NKI (J. Jacobs group): Mechanisms underlying ubiquitin-mediated DNA damage responses to telomere deprotection
i. Objective of research: Evaluate how DNA repair at deprotected telomeres is controlled by ubiquitylation.
ii. Current state of the art: Maintenance of genome integrity requires appropriate detection, timely and error-free repair of DNA lesions, as well as inhibition of DDR and DNA repair at natural chromosome ends. The latter is governed by telomeres, specialized nucleoprotein structures at chromosome ends that help distinguish these from broken DNA to allow proliferation and prevent repair activities from causing genome instability, which would otherwise contribute to premature aging and cancer. Ubiquitylation has been recognized as playing important regulatory roles in the DDR, also at telomeres, but much of the underlying mechanisms and proteins involved remains unknown. To better understand the mechanisms underlying DNA repair control at telomeres we previously performed genetic screens to identify factors with critical roles in telomere-driven genomic instability, called TIGIRs (for telomere induced genomic instability regulators). This approach, using temperature-dependent TRF2 inactivation, allowed us to identify multiple new factors controlling NHEJ at telomeres, including proteins involved in ubiquitylation. Our follow-up work identified important contributions by ubiquitin E2 and E3 enzymes previously linked to the protein quality control pathway or H2B-ubiquitination, but how these processes are important to NHEJ at telomeres is unclear. Here, we aim to obtain further insights in how these factors, called ubiquitin-TIGIRs, contribute to DNA repair control.

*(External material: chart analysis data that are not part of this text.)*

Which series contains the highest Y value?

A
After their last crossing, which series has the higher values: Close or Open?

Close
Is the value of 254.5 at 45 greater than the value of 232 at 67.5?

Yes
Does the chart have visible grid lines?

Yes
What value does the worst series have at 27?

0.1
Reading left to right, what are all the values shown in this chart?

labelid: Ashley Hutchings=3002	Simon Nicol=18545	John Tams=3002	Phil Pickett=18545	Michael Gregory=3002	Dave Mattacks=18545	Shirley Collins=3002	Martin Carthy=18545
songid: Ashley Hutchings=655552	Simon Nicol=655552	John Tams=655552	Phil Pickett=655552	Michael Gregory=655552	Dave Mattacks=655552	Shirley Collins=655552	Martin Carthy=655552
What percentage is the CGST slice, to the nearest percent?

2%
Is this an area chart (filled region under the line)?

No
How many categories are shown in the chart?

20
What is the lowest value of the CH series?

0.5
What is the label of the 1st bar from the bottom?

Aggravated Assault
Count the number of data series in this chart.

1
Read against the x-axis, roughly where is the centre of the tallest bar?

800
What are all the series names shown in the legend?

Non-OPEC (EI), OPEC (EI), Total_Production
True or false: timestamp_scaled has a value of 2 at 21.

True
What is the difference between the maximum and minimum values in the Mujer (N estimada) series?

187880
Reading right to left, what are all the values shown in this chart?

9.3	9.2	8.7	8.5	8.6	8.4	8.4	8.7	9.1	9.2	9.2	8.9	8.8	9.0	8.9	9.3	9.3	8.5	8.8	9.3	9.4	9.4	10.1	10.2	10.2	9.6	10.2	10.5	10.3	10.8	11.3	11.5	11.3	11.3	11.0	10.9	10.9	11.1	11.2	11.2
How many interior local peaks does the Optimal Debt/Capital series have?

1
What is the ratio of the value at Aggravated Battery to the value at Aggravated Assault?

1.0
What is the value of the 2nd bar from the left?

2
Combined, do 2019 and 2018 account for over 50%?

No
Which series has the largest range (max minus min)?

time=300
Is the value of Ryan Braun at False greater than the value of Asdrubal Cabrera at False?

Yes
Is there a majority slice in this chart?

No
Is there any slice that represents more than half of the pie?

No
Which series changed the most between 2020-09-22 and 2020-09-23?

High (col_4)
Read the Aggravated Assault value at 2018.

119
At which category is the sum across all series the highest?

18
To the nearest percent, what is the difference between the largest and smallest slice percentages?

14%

iii. Research methodology and approach: We will focus on elucidating the roles of our recently identified ubiquitin-TIGIR factors in controlling NHEJ at uncapped telomeres, and potentially elsewhere. We will address whether they control the recognition of uncapped telomeres by DDR proteins or their processing by DNA repair proteins. For this we will make use of well controllable telomere uncapping systems in MEFs and human cells, such as fast temperature-dependent inactivation of TRF2. We will also address whether these TIGIR factors act in a unique manner at telomeres or affect DNA repair similarly at DNA lesions elsewhere. Furthermore, we will examine if these factors control NHEJ at telomeres through their previously reported roles in protein quality control or H2B ubiquitination or whether they act in a different manner. We aim to reveal through which ubiquitination events these TIGIR factors operate, based on the alterations in DDR and DNA repair observed upon their inactivation and facilitated by recent diGLy-proteomics data that we generated on ubiquitome changes upon telomere uncapping.
iv. Originality and innovative aspects of the ESR project: Our novel implication of several ubiquitin system components in telomere uncapping responses, incorporating our recent diGly proteomics data and a unique telomere uncapping system, will allow us to obtain important new insights in how ubiquitylation contributes to telomere uncapping responses.
v. Integration of the ESR project to the overall research programme: Our ESR will closely work with the Lingner group on dissecting the functional relevance of ubiquitination in telomere uncapping, with the Mailand group on mass spectrometry data analysis and with Norgenotech on the development of assays for the detection of NHEJ-related DNA lesions.